In spite of the potential significance of the model, the molecular mechanisms required for its realization have remained obscure. mRNA-binding proteins, including Staufen2 (Stau2) and Barentsz, are essential components of the granules, and Kiebler's team, in collaboration with Giulio Superti-Furga's group (CeMM, Vienna), have now used specific antibodies to isolate and characterize neuronal granules that contain either Stau2 or Barentsz.
It has generally been assumed that all neuronal RNA granules have essentially similar compositions. However, the new findings indicate that this is not the case. A comparison between Stau2- and Barentsz-containing granules reveals that they differ in about two-thirds of their proteins. "This suggests that the RNA granules are highly heterogeneous and dynamic in their composition," says Kiebler. "And that makes sense to me, because it would mean that the granules can perform different functions depending on which mRNAs they carry." Furthermore, the researchers have shown that the granules contain virtually none of the factors known to promote the translation of mRNAs into proteins. On the contrary, they include many molecules that repress protein synthesis. This in turn implies that the process of mRNA transport is uncoupled from the subsequent production of the proteins they encode.
In a complementary study, Kiebler's team also characterized the mRNA cargoes associated with the granules. "Until now, none of the RNA molecules present in Stau2-containing granules in mammalian nerve cells had been defined, but we have now been able to identify many specific mRNAs," Kiebler explains. Further experiments revealed that Stau2 stabilizes the mRNAs, allowing them to be used more often for the production of proteins. Moreover, the researchers have shown that specialized structures within these mRNAs, called "Staufen-Recognized Structures" (SRS), are essential for their recognition and stabilization by Stau2. "This allows us to propose a molecular mechanism for RNA recognition for the first time," says Kiebler.
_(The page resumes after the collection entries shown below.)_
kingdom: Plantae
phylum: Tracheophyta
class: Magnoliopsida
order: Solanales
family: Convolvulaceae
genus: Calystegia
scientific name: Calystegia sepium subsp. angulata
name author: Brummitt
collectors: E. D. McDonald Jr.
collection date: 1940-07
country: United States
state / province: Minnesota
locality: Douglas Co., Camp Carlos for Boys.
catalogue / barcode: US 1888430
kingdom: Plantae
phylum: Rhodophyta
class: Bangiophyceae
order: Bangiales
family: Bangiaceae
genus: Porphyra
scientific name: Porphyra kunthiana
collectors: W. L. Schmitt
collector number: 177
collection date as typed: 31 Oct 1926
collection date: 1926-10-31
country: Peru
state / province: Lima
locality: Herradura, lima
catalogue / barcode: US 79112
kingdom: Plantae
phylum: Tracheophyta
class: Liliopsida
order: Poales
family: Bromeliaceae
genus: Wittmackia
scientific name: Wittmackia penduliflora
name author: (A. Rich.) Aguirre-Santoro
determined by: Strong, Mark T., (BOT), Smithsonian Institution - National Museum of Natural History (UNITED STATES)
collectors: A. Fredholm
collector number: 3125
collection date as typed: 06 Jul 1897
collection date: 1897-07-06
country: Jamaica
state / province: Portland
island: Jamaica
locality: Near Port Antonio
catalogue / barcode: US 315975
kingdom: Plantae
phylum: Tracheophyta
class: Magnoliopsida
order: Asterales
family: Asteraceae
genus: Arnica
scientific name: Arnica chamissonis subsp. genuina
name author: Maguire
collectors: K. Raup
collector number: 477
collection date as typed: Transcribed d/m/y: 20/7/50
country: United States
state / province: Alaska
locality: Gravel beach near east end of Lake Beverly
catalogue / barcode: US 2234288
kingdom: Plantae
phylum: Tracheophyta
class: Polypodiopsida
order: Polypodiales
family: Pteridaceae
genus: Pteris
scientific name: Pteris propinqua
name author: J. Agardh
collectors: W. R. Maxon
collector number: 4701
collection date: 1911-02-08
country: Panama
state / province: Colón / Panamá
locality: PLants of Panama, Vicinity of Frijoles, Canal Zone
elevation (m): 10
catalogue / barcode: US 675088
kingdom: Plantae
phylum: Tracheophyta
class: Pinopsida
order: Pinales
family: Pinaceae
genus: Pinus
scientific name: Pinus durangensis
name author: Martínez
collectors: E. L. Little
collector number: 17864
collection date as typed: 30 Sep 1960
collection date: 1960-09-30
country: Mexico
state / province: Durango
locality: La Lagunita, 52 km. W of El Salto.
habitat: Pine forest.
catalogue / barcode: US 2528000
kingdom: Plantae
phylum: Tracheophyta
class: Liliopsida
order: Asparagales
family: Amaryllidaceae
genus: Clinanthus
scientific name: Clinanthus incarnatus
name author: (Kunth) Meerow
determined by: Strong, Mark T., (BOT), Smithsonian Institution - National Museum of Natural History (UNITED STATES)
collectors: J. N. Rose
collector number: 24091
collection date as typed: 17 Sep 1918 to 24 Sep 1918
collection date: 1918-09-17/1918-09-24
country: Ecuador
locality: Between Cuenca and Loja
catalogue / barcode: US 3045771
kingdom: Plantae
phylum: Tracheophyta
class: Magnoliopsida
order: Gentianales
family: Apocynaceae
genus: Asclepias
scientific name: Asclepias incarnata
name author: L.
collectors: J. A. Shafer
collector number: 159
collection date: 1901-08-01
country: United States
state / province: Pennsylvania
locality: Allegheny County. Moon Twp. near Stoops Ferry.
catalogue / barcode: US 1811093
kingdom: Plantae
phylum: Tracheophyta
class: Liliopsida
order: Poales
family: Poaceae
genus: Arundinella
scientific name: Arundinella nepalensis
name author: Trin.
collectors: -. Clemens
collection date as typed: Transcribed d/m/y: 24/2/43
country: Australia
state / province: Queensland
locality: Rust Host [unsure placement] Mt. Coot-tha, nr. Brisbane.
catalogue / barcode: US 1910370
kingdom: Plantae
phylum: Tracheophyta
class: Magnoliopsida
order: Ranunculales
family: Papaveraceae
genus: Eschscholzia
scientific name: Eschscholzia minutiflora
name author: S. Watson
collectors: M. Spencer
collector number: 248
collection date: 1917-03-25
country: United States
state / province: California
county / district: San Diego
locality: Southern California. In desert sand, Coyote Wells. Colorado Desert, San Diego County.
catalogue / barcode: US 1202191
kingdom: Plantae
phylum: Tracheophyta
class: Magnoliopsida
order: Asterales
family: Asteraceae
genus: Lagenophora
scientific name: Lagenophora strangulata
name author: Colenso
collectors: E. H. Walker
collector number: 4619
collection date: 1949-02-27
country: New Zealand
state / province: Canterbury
Taken together, the two new papers provide novel insights into the molecular mechanisms that underlie learning and memory. The scientists now want to dissect out the details in future studies. "In the long term, we are particularly interested in the question of how an activated synapse can alter the state of the granules and induce the production of protein," Kiebler notes. It is becoming increasingly clear that RNA-binding proteins play essential roles in nerve cells. Disruption of their action can lead to neurodegenerative diseases and neurological dysfunction. Clearly, not only classical conditions such as Alzheimer's or Parkinson's disease, in which RNA-binding proteins are always involved, but also cognitive defects or age-associated impairment of learning ability must be viewed in this context," Kiebler concludes.